PE: Yeah, so the company’s financial year is the end of April. So it did report in June that it was that the dividend was pushed up for a 50th consecutive year by the board. We’re obviously not, we’ve not, we haven’t released interim results at this stage at the moment and the board will be looking at the dividend, that period, in the coming weeks. The company has grown its dividend over the years consistently by effectively benefiting from investing in companies that themselves are increasing their own dividend. So it doesn’t happen by magic. You’ve got to invest in companies that are actually paying out increasing dividends themselves. So you know, in most years we found them, since I’ve been the manager of the fund most years, we’ve found really good dividend growth from the portfolio.

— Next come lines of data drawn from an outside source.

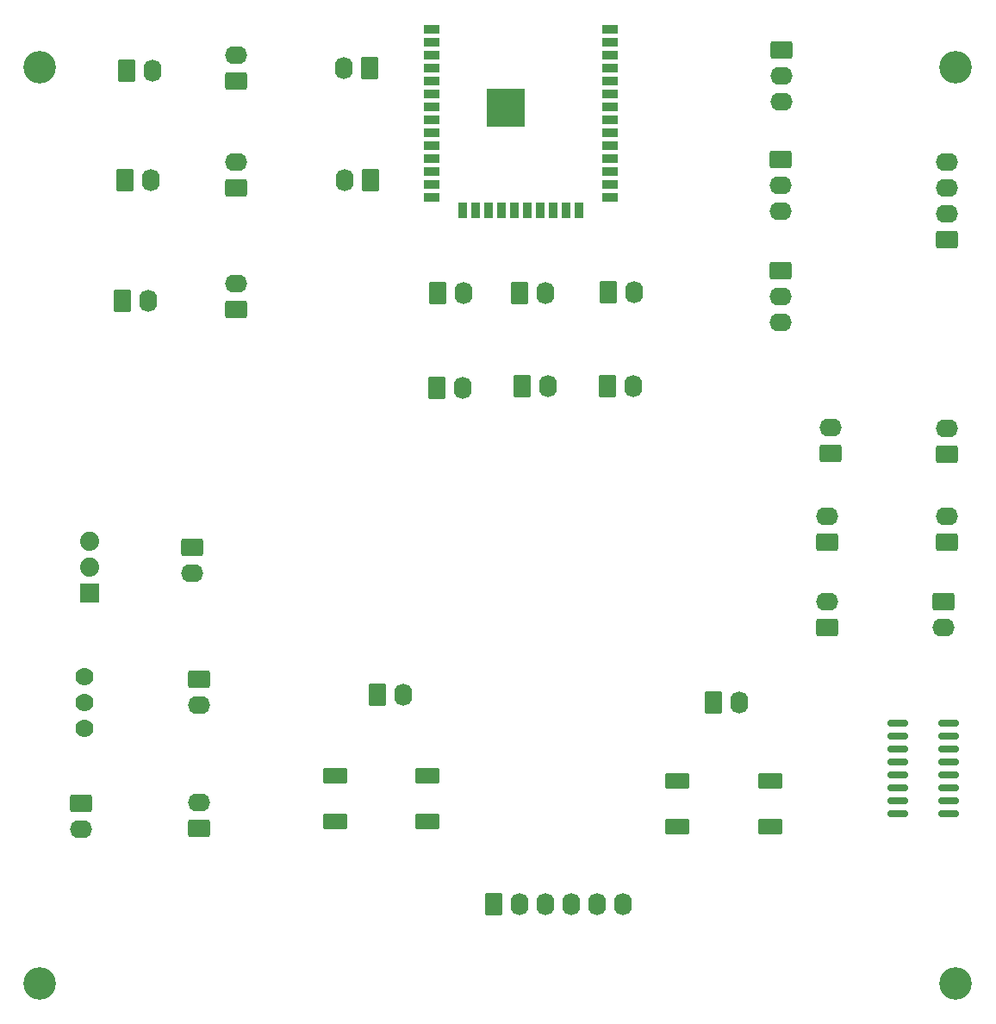
<source format=gbr>
%TF.GenerationSoftware,KiCad,Pcbnew,8.0.8*%
%TF.CreationDate,2025-04-22T11:25:48-05:00*%
%TF.ProjectId,LastChance,4c617374-4368-4616-9e63-652e6b696361,rev?*%
%TF.SameCoordinates,Original*%
%TF.FileFunction,Soldermask,Top*%
%TF.FilePolarity,Negative*%
%FSLAX46Y46*%
G04 Gerber Fmt 4.6, Leading zero omitted, Abs format (unit mm)*
G04 Created by KiCad (PCBNEW 8.0.8) date 2025-04-22 11:25:48*
%MOMM*%
%LPD*%
G01*
G04 APERTURE LIST*
G04 Aperture macros list*
%AMRoundRect*
0 Rectangle with rounded corners*
0 $1 Rounding radius*
0 $2 $3 $4 $5 $6 $7 $8 $9 X,Y pos of 4 corners*
0 Add a 4 corners polygon primitive as box body*
4,1,4,$2,$3,$4,$5,$6,$7,$8,$9,$2,$3,0*
0 Add four circle primitives for the rounded corners*
1,1,$1+$1,$2,$3*
1,1,$1+$1,$4,$5*
1,1,$1+$1,$6,$7*
1,1,$1+$1,$8,$9*
0 Add four rect primitives between the rounded corners*
20,1,$1+$1,$2,$3,$4,$5,0*
20,1,$1+$1,$4,$5,$6,$7,0*
20,1,$1+$1,$6,$7,$8,$9,0*
20,1,$1+$1,$8,$9,$2,$3,0*%
G04 Aperture macros list end*
%ADD10RoundRect,0.250000X0.845000X-0.620000X0.845000X0.620000X-0.845000X0.620000X-0.845000X-0.620000X0*%
%ADD11O,2.190000X1.740000*%
%ADD12RoundRect,0.250000X-0.620000X-0.845000X0.620000X-0.845000X0.620000X0.845000X-0.620000X0.845000X0*%
%ADD13O,1.740000X2.190000*%
%ADD14RoundRect,0.250000X-0.845000X0.620000X-0.845000X-0.620000X0.845000X-0.620000X0.845000X0.620000X0*%
%ADD15RoundRect,0.250000X0.620000X0.845000X-0.620000X0.845000X-0.620000X-0.845000X0.620000X-0.845000X0*%
%ADD16R,1.879600X1.879600*%
%ADD17C,1.879600*%
%ADD18C,1.778000*%
%ADD19RoundRect,0.150000X-0.850000X-0.150000X0.850000X-0.150000X0.850000X0.150000X-0.850000X0.150000X0*%
%ADD20C,0.600000*%
%ADD21R,3.800000X3.800000*%
%ADD22R,1.500000X0.900000*%
%ADD23R,0.900000X1.500000*%
%ADD24RoundRect,0.102000X-1.050000X-0.700000X1.050000X-0.700000X1.050000X0.700000X-1.050000X0.700000X0*%
%ADD25C,3.200000*%
G04 APERTURE END LIST*
D10*
%TO.C,R13*%
X184150000Y-83058000D03*
D11*
X184150000Y-80518000D03*
%TD*%
D10*
%TO.C,R12*%
X184150000Y-91694000D03*
D11*
X184150000Y-89154000D03*
%TD*%
D12*
%TO.C,R10*%
X150876000Y-67076000D03*
D13*
X153416000Y-67076000D03*
%TD*%
D12*
%TO.C,R9*%
X142113000Y-67183000D03*
D13*
X144653000Y-67183000D03*
%TD*%
D12*
%TO.C,R8*%
X134112000Y-67183000D03*
D13*
X136652000Y-67183000D03*
%TD*%
D10*
%TO.C,R7*%
X114300000Y-56896000D03*
D11*
X114300000Y-54356000D03*
%TD*%
D10*
%TO.C,R4*%
X114300000Y-68834000D03*
D11*
X114300000Y-66294000D03*
%TD*%
D10*
%TO.C,R3*%
X114300000Y-46355000D03*
D11*
X114300000Y-43815000D03*
%TD*%
D12*
%TO.C,R2*%
X161163000Y-107442000D03*
D13*
X163703000Y-107442000D03*
%TD*%
D12*
%TO.C,R1*%
X128143000Y-106680000D03*
D13*
X130683000Y-106680000D03*
%TD*%
D14*
%TO.C,C9*%
X109982000Y-92202000D03*
D11*
X109982000Y-94742000D03*
%TD*%
D14*
%TO.C,C8*%
X110597000Y-105156000D03*
D11*
X110597000Y-107696000D03*
%TD*%
D10*
%TO.C,C7*%
X172720000Y-82931000D03*
D11*
X172720000Y-80391000D03*
%TD*%
D10*
%TO.C,C6*%
X172339000Y-100076000D03*
D11*
X172339000Y-97536000D03*
%TD*%
D10*
%TO.C,C5*%
X172339000Y-91694000D03*
D11*
X172339000Y-89154000D03*
%TD*%
D14*
%TO.C,C4*%
X183769000Y-97536000D03*
D11*
X183769000Y-100076000D03*
%TD*%
D10*
%TO.C,C3*%
X110617000Y-119761000D03*
D11*
X110617000Y-117221000D03*
%TD*%
D15*
%TO.C,C2*%
X127381000Y-45085000D03*
D13*
X124841000Y-45085000D03*
%TD*%
D15*
%TO.C,C1*%
X127508000Y-56134000D03*
D13*
X124968000Y-56134000D03*
%TD*%
D16*
%TO.C,U4*%
X99842000Y-96647000D03*
D17*
X99842000Y-94107000D03*
X99842000Y-91567000D03*
%TD*%
D18*
%TO.C,U3*%
X99334000Y-109982000D03*
X99334000Y-107442000D03*
X99334000Y-104902000D03*
%TD*%
D19*
%TO.C,U2*%
X179324000Y-109474000D03*
X179324000Y-110744000D03*
X179324000Y-112014000D03*
X179324000Y-113284000D03*
X179324000Y-114554000D03*
X179324000Y-115824000D03*
X179324000Y-117094000D03*
X179324000Y-118364000D03*
X184324000Y-118364000D03*
X184324000Y-117094000D03*
X184324000Y-115824000D03*
X184324000Y-114554000D03*
X184324000Y-113284000D03*
X184324000Y-112014000D03*
X184324000Y-110744000D03*
X184324000Y-109474000D03*
%TD*%
D20*
%TO.C,U1*%
X142153000Y-49695000D03*
X142153000Y-48295000D03*
X141453000Y-50395000D03*
X141453000Y-48995000D03*
X141453000Y-47595000D03*
D21*
X140753000Y-48995000D03*
D20*
X140728000Y-49695000D03*
X140728000Y-48295000D03*
X140053000Y-50395000D03*
X140053000Y-48995000D03*
X140053000Y-47595000D03*
X139353000Y-49695000D03*
X139353000Y-48295000D03*
D22*
X151003000Y-41275000D03*
X151003000Y-42545000D03*
X151003000Y-43815000D03*
X151003000Y-45085000D03*
X151003000Y-46355000D03*
X151003000Y-47625000D03*
X151003000Y-48895000D03*
X151003000Y-50165000D03*
X151003000Y-51435000D03*
X151003000Y-52705000D03*
X151003000Y-53975000D03*
X151003000Y-55245000D03*
X151003000Y-56515000D03*
X151003000Y-57785000D03*
D23*
X147973000Y-59035000D03*
X146703000Y-59035000D03*
X145433000Y-59035000D03*
X144163000Y-59035000D03*
X142893000Y-59035000D03*
X141623000Y-59035000D03*
X140353000Y-59035000D03*
X139083000Y-59035000D03*
X137813000Y-59035000D03*
X136543000Y-59035000D03*
D22*
X133503000Y-57785000D03*
X133503000Y-56515000D03*
X133503000Y-55245000D03*
X133503000Y-53975000D03*
X133503000Y-52705000D03*
X133503000Y-51435000D03*
X133503000Y-50165000D03*
X133503000Y-48895000D03*
X133503000Y-47625000D03*
X133503000Y-46355000D03*
X133503000Y-45085000D03*
X133503000Y-43815000D03*
X133503000Y-42545000D03*
X133503000Y-41275000D03*
%TD*%
D24*
%TO.C,SW2*%
X157651000Y-115134000D03*
X166751000Y-115134000D03*
X157651000Y-119634000D03*
X166751000Y-119634000D03*
%TD*%
%TO.C,SW1*%
X123996000Y-114626000D03*
X133096000Y-114626000D03*
X123996000Y-119126000D03*
X133096000Y-119126000D03*
%TD*%
D14*
%TO.C,J13*%
X167767000Y-65024000D03*
D11*
X167767000Y-67564000D03*
X167767000Y-70104000D03*
%TD*%
D14*
%TO.C,J12*%
X167767000Y-54102000D03*
D11*
X167767000Y-56642000D03*
X167767000Y-59182000D03*
%TD*%
D14*
%TO.C,J11*%
X167874000Y-43307000D03*
D11*
X167874000Y-45847000D03*
X167874000Y-48387000D03*
%TD*%
D12*
%TO.C,J10*%
X139573000Y-127254000D03*
D13*
X142113000Y-127254000D03*
X144653000Y-127254000D03*
X147193000Y-127254000D03*
X149733000Y-127254000D03*
X152273000Y-127254000D03*
%TD*%
D10*
%TO.C,J9*%
X184150000Y-61976000D03*
D11*
X184150000Y-59436000D03*
X184150000Y-56896000D03*
X184150000Y-54356000D03*
%TD*%
D12*
%TO.C,J8*%
X150749000Y-76347000D03*
D13*
X153289000Y-76347000D03*
%TD*%
D12*
%TO.C,J7*%
X142367000Y-76327000D03*
D13*
X144907000Y-76327000D03*
%TD*%
D12*
%TO.C,J6*%
X133985000Y-76474000D03*
D13*
X136525000Y-76474000D03*
%TD*%
D12*
%TO.C,J5*%
X103378000Y-56134000D03*
D13*
X105918000Y-56134000D03*
%TD*%
D14*
%TO.C,J4*%
X99060000Y-117348000D03*
D11*
X99060000Y-119888000D03*
%TD*%
D12*
%TO.C,J2*%
X103124000Y-67945000D03*
D13*
X105664000Y-67945000D03*
%TD*%
D12*
%TO.C,J1*%
X103505000Y-45339000D03*
D13*
X106045000Y-45339000D03*
%TD*%
D25*
%TO.C,H4*%
X95000000Y-135000000D03*
%TD*%
%TO.C,H3*%
X185000000Y-135000000D03*
%TD*%
%TO.C,H2*%
X95000000Y-45000000D03*
%TD*%
%TO.C,H1*%
X185000000Y-45000000D03*
%TD*%
M02*

</source>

In 2020/2021, the current financial year, the new financial year, it’s going to be much more difficult because a lot of companies have cut dividends or passed dividends. We saw that obviously at the start of the pandemic, we saw a lot of the UK companies in particular doing that. So this year is going to be a very challenging year on the income side for the fund and for other funds really across the market. So it’ll be up to the board as to whether they wish to continue with the dividend growth record. And you know, the policy we have got is, we’ve got a strong revenue reserve of nearly £18 million going into this year which is there to support you know, the dividends going forward. And it’s up to the board to look at the outlook when they come to make the decisions in December and in June next year, the interim and final, as to what they want to do with that.
We think the income situation will improve a little bit through the start of next year as companies that cut dividends in March, maybe March, April 2020, we think some of those will start paying again in March or April 2021 but again, it will depend to a degree on how that vaccine roll out is going and how the economic environment is looking at the time. And so, you know, it’s difficult to be too prescriptive going forward, but, you know, we hope that by investing in growing companies that have got good growth potential in the future, that we can carry that, carry that record on.
CS: That’s great Peter, thank you for joining us today.
PE: No problem at all, thanks for having me.